BEGIN DOCUMENT SECTION
This is the documentation for a Scala library for continuous time partially observed Markov processes (POMP). Partially observed Markov processes can be used to model time series data, allowing interpolation and forecasting.

Introduction to Partially Observed Markov Process Models

Partially observed Markov processes are a type of State Space Model. This means the models feature unobserved, or latent, variables.

The unobserved system state is governed by a diffusion process, which are continuous time Markov processes). The distribution, \(p\), represents the Markov transition kernel of the state space. The distribution \(pi\), represents the observation distribution, parameterised by the state space. The function f is a linear deterministic function, which can be used to add cyclic seasonal components to the state space. The function g is the linking-function from a generalised linear model, which transforms the state space into the parameter space of the observation model. Define \(\gamma(t) = F^T_t \textbf{x}(t)\) and \(\eta(t) = g(\gamma(t))\).

Installation

The latest release can be found on Maven Central, to install using sbt put the following in your build.sbt, where the version is replaced with the required version.

libraryDependencies += "com.github.jonnylaw" %% "composablemodels" % version

Required Imports

The Composable models package depends on the numerical processing library Breeze which provides many useful functions and statistical distributions. In addition, timeseries data, MCMC and particle filtering are implemented as Akka streams. This means there is a requirement to load an Actor System to run the examples in this short introduction.
END DOCUMENT SECTION
BEGIN COLLECTED MATERIAL
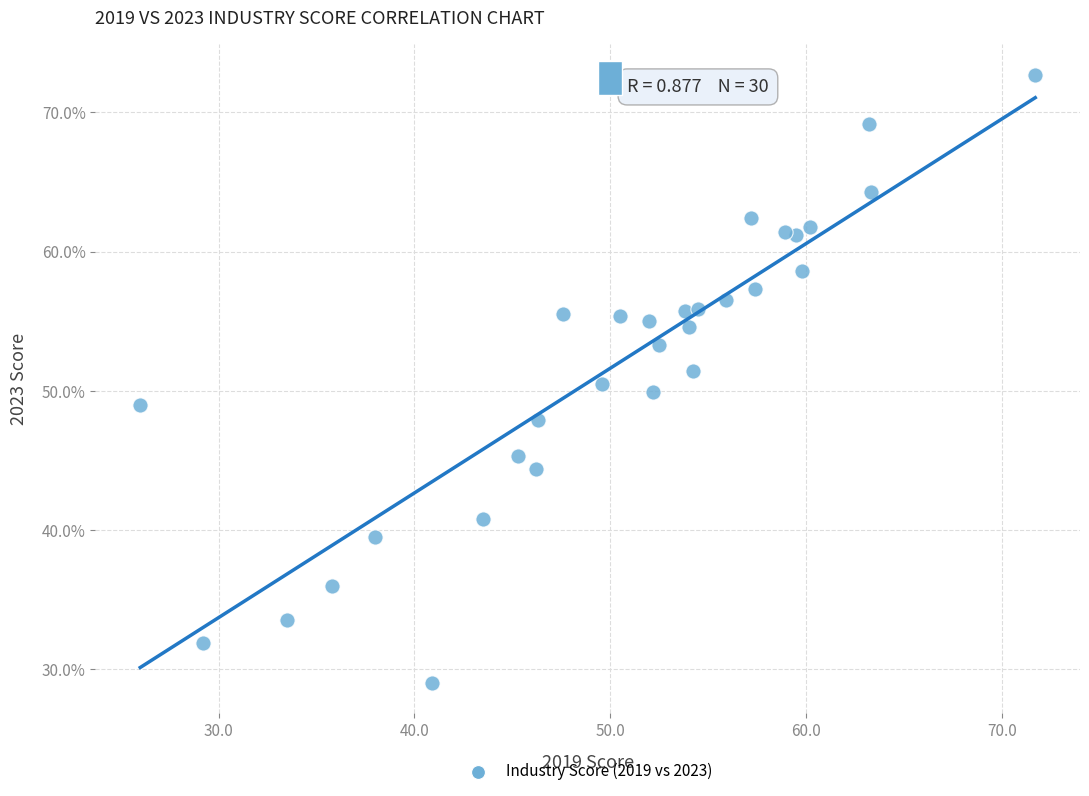

What is the range of X values (max minus min)?

45.7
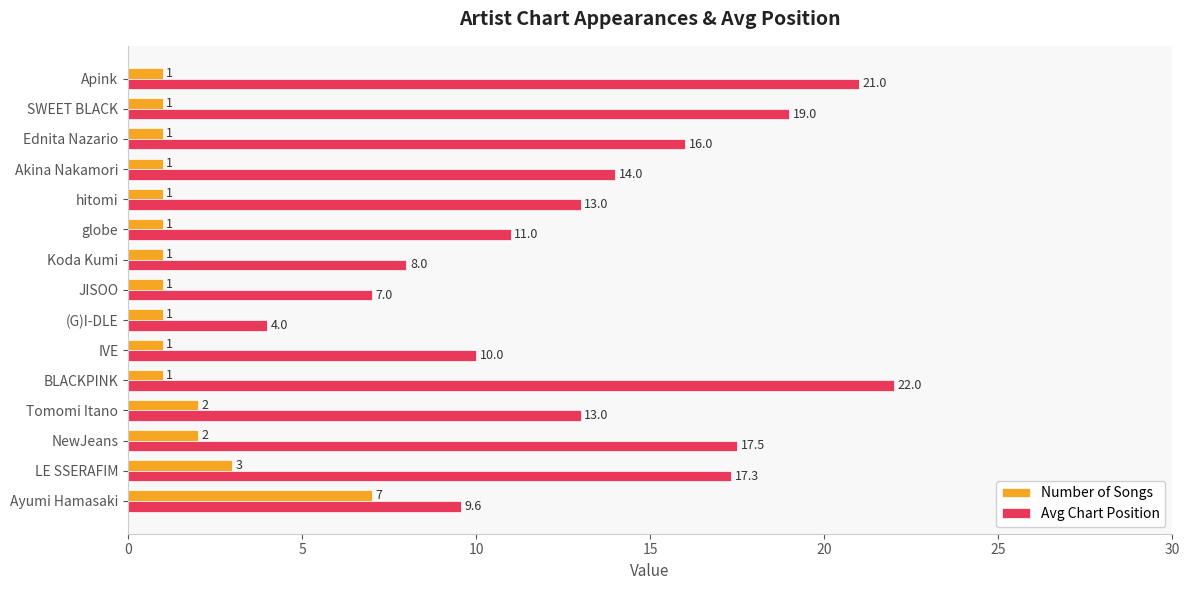

What is the sum of all Avg Chart Position values?

202.4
END COLLECTED MATERIAL
EXERCISE PROMPT: Take the documentation for the Scala library of partially observed Markov processes further, starting right after its final sentence. The material comes from a different source than the text.

RESPONSE TO THE TASK:
import com.github.jonnylaw.model._ 
import breeze.numerics.log
import cats.implicits._ 

import akka.stream.scaladsl._
import akka.stream._
import akka.actor.ActorSystem
import akka.util.ByteString
import scala.concurrent.ExecutionContext.Implicits.global

implicit val system = ActorSystem("DocumentationSystem")
implicit val materializer = ActorMaterializer()

Simulating the State Space

An example of a diffusion process is the Ornstein-Uhlenbeck process, which can be simulated by specifying the parameters of the process, theta, the mean of the process, alpha how quickly the process reverts to the mean and sigma the noise of the process. Then we must specify an initial state, which is done by drawing from a Gaussian distribution, since the exact solution to the OU process is a Gaussian distribution. Then we pass a stepFunction containing the exact solution to the OU process, relying on only the previous value of the realisation (because the process is Markovian) and the time difference between realisations.

We can simulate from the SDE using the Akka streams library. We must specify the parameters of the Ornstein Uhlenbeck process, m0 and c0 are the parameters of the initial state, x0 ~ N(m0, c0), theta is the mean, alpha is how quickly the process reverts to the mean and sigma controls the noise of the process. Note that positive parameters are specified on the log-scale.

val ouParameter = SdeParameter.ouParameter(m0 = 0.0)(c0 = log(3.0))(alpha = log(0.5))(sigma = log(0.3))(theta = 2.0, 1.0) 

val sde = Sde.ouProcess(2)

val sims = sde(ouParameter).
  simStream(0.0, 0.1).
  take(200)

We can now save the stream to a file, in order to use it later, or plot it in R:

sims.
  zipWithIndex.
  map { case (x, t) => t + ", " + x.show }.
  runWith(Streaming.writeStreamToFile("data/ornsteinUhlenbeck.csv"))

Ornstein Uhlenbeck Process

Notice, the state space is multidimensional, and as such is represented by a DenseVector. A single state is represented by a LeafState, this will become clear when considering composition of models. The figure shows a simulation of a two-dimensional uncoupled Ornstein-Uhlenbeck process with theta = 2.0, 1.0, alpha = 0.05, sigma = 1.0.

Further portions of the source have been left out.